**What you are asked to do:** Every entry is to be transcribed as it stands. Images stay out.

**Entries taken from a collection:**
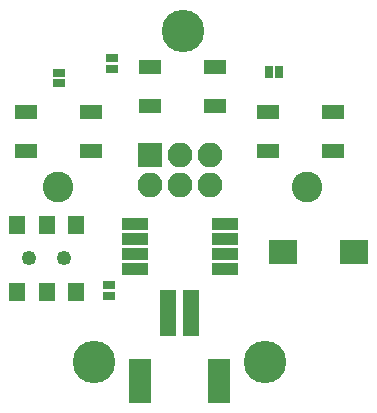
<source format=gbr>
G04 #@! TF.FileFunction,Soldermask,Top*
%FSLAX46Y46*%
G04 Gerber Fmt 4.6, Leading zero omitted, Abs format (unit mm)*
G04 Created by KiCad (PCBNEW 4.0.6) date 08/10/17 10:11:21*
%MOMM*%
%LPD*%
G01*
G04 APERTURE LIST*
%ADD10C,0.100000*%
%ADD11R,2.200000X1.000000*%
%ADD12C,2.599640*%
%ADD13R,0.999440X0.798780*%
%ADD14R,0.798780X0.999440*%
%ADD15R,1.900000X1.300000*%
%ADD16R,2.100000X2.100000*%
%ADD17O,2.100000X2.100000*%
%ADD18C,3.600400*%
%ADD19R,1.400000X3.900000*%
%ADD20R,1.900000X3.800000*%
%ADD21C,1.250000*%
%ADD22R,1.400000X1.600000*%
%ADD23R,2.398980X2.000200*%
G04 APERTURE END LIST*
D10*
D11*
X149550000Y-93155000D03*
X149550000Y-91885000D03*
X149550000Y-90615000D03*
X149550000Y-89345000D03*
X141950000Y-89345000D03*
X141950000Y-90615000D03*
X141950000Y-91885000D03*
X141950000Y-93155000D03*
D12*
X156541000Y-86250000D03*
X135459000Y-86250000D03*
D13*
X140000000Y-76199580D03*
X140000000Y-75300420D03*
X135500000Y-77449580D03*
X135500000Y-76550420D03*
D14*
X153300420Y-76500000D03*
X154199580Y-76500000D03*
D15*
X132750000Y-83150000D03*
X138250000Y-83150000D03*
X138250000Y-79850000D03*
X132750000Y-79850000D03*
X143250000Y-79400000D03*
X148750000Y-79400000D03*
X148750000Y-76100000D03*
X143250000Y-76100000D03*
X153250000Y-83150000D03*
X158750000Y-83150000D03*
X158750000Y-79850000D03*
X153250000Y-79850000D03*
D16*
X143250000Y-83500000D03*
D17*
X143250000Y-86040000D03*
X145790000Y-83500000D03*
X145790000Y-86040000D03*
X148330000Y-83500000D03*
X148330000Y-86040000D03*
D18*
X146000000Y-73000000D03*
X138500000Y-101000000D03*
X153000000Y-101000000D03*
D19*
X144750000Y-96875000D03*
X146750000Y-96875000D03*
D20*
X142400000Y-102625000D03*
X149100000Y-102625000D03*
D21*
X133000000Y-92250000D03*
X136000000Y-92250000D03*
D22*
X137000000Y-95100000D03*
X134500000Y-95100000D03*
X132000000Y-95100000D03*
X137000000Y-89400000D03*
X134500000Y-89400000D03*
X132000000Y-89400000D03*
D23*
X154500260Y-91750000D03*
X160499740Y-91750000D03*
D13*
X139750000Y-94550420D03*
X139750000Y-95449580D03*
M02*

</source>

**Answer to the problem:**
<source format=gbr>
G04 #@! TF.FileFunction,Soldermask,Top*
%FSLAX46Y46*%
G04 Gerber Fmt 4.6, Leading zero omitted, Abs format (unit mm)*
G04 Created by KiCad (PCBNEW 4.0.6) date 08/10/17 10:11:21*
%MOMM*%
%LPD*%
G01*
G04 APERTURE LIST*
%ADD10C,0.100000*%
%ADD11R,2.200000X1.000000*%
%ADD12C,2.599640*%
%ADD13R,0.999440X0.798780*%
%ADD14R,0.798780X0.999440*%
%ADD15R,1.900000X1.300000*%
%ADD16R,2.100000X2.100000*%
%ADD17O,2.100000X2.100000*%
%ADD18C,3.600400*%
%ADD19R,1.400000X3.900000*%
%ADD20R,1.900000X3.800000*%
%ADD21C,1.250000*%
%ADD22R,1.400000X1.600000*%
%ADD23R,2.398980X2.000200*%
G04 APERTURE END LIST*
D10*
D11*
X149550000Y-93155000D03*
X149550000Y-91885000D03*
X149550000Y-90615000D03*
X149550000Y-89345000D03*
X141950000Y-89345000D03*
X141950000Y-90615000D03*
X141950000Y-91885000D03*
X141950000Y-93155000D03*
D12*
X156541000Y-86250000D03*
X135459000Y-86250000D03*
D13*
X140000000Y-76199580D03*
X140000000Y-75300420D03*
X135500000Y-77449580D03*
X135500000Y-76550420D03*
D14*
X153300420Y-76500000D03*
X154199580Y-76500000D03*
D15*
X132750000Y-83150000D03*
X138250000Y-83150000D03*
X138250000Y-79850000D03*
X132750000Y-79850000D03*
X143250000Y-79400000D03*
X148750000Y-79400000D03*
X148750000Y-76100000D03*
X143250000Y-76100000D03*
X153250000Y-83150000D03*
X158750000Y-83150000D03*
X158750000Y-79850000D03*
X153250000Y-79850000D03*
D16*
X143250000Y-83500000D03*
D17*
X143250000Y-86040000D03*
X145790000Y-83500000D03*
X145790000Y-86040000D03*
X148330000Y-83500000D03*
X148330000Y-86040000D03*
D18*
X146000000Y-73000000D03*
X138500000Y-101000000D03*
X153000000Y-101000000D03*
D19*
X144750000Y-96875000D03*
X146750000Y-96875000D03*
D20*
X142400000Y-102625000D03*
X149100000Y-102625000D03*
D21*
X133000000Y-92250000D03*
X136000000Y-92250000D03*
D22*
X137000000Y-95100000D03*
X134500000Y-95100000D03*
X132000000Y-95100000D03*
X137000000Y-89400000D03*
X134500000Y-89400000D03*
X132000000Y-89400000D03*
D23*
X154500260Y-91750000D03*
X160499740Y-91750000D03*
D13*
X139750000Y-94550420D03*
X139750000Y-95449580D03*
M02*

</source>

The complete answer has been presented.